Doces e sonolentas lembranças


Na Ciência Hoje:
Glicose e sono são importantes para a fixação de memórias
. Estudos feitos por pesquisadores brasileiros e estrangeiros mostraram que o sono e a glicose exercem um papel importante na formação de memórias de longo prazo. O sono fixa as memórias e promove conexões destas com outras mais antigas. A glicose inicia um processo no cérebro que ativa genes que também atuam na consolidação de memórias. As conclusões foram apresentadas durante simpósio realizado hoje na 22ª Reunião da Federação das Sociedades de Biologia Experimental (Fesbe), em Águas de Lindóia (São Paulo).

. Quando ficamos mais velhos, lembramos de memórias antigas com mais facilidade do que de recentes. Além disso, elas estão associadas a muitas outras memórias. “Quando alguém diz ‘rosa’, podemos nos lembrar de uma flor, um nome, um escritor, um compositor e assim por diante.
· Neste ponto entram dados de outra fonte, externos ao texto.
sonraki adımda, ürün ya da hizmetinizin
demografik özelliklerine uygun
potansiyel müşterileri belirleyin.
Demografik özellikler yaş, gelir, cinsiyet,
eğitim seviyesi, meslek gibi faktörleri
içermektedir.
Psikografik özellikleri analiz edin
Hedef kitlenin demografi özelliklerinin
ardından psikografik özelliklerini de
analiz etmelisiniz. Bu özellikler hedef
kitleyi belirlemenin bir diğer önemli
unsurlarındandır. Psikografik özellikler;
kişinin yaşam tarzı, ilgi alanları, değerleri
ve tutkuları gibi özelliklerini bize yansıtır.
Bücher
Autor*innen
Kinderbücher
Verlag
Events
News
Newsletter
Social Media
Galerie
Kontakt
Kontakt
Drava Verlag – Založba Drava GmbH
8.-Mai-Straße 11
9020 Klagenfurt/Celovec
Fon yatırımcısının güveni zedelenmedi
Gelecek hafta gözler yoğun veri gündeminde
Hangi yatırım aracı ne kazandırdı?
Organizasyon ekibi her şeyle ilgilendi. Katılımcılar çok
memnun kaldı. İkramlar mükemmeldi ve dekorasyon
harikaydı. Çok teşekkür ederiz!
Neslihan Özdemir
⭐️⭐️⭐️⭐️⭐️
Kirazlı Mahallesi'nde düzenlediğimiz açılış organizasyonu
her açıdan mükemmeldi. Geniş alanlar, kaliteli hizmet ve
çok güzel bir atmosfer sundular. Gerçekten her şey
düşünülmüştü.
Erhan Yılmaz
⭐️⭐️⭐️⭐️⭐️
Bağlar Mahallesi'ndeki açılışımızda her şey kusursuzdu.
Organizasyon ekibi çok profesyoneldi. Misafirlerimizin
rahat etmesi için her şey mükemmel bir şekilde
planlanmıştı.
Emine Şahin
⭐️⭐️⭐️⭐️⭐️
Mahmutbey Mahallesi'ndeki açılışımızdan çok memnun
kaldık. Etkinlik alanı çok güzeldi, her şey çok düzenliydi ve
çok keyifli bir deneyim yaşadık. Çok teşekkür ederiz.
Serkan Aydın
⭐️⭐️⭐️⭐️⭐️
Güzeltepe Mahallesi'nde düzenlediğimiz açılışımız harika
É algo que ocorre em adultos e não em crianças, justamente porque não houve tempo para que elas tenham essa ancoragem da informação no córtex cerebral”, explica o neurocientista Sidarta Ribeiro, diretor científico do Instituto Internacional de Neurociências de Natal Edmund e Lily Safra (IINNELS).

. Esse fenômeno de ancoragem já é conhecido da neurociência desde 1957. Uma memória episódica (um nome, um evento, uma face etc.) é registrada em uma região do cérebro chamada hipocampo, e depois migra para o córtex, aonde vai sendo reforçada e estabelecendo conexões. “O que mostramos agora, pela primeira vez, é que o sono, tanto o de ondas curtas quanto o do movimento rápido de olhos (REM, na sigla em inglês), no qual acontecem os sonhos, é importante para o processo”, conta Ribeiro.

. Segundo ele, no sono de ondas curtas há uma reverberação da memória, uma espécie de reforço. Já no REM, há a ativação de vários genes ligados à consolidação desta. “A cada ciclo de sono, a memória vai ficando mais ancorada no córtex”, afirma o diretor científico do IINNELS. Os resultados foram obtidos a partir de experimentos feitos com ratos. Após colocar e retirar os ratos de um ambiente com objetos para exploração, os pesquisadores monitoraram as ondas cerebrais dos animais nos estados de vigília e sono. Essa é a primeira evidência eletrofisiológica do processo de ancoragem.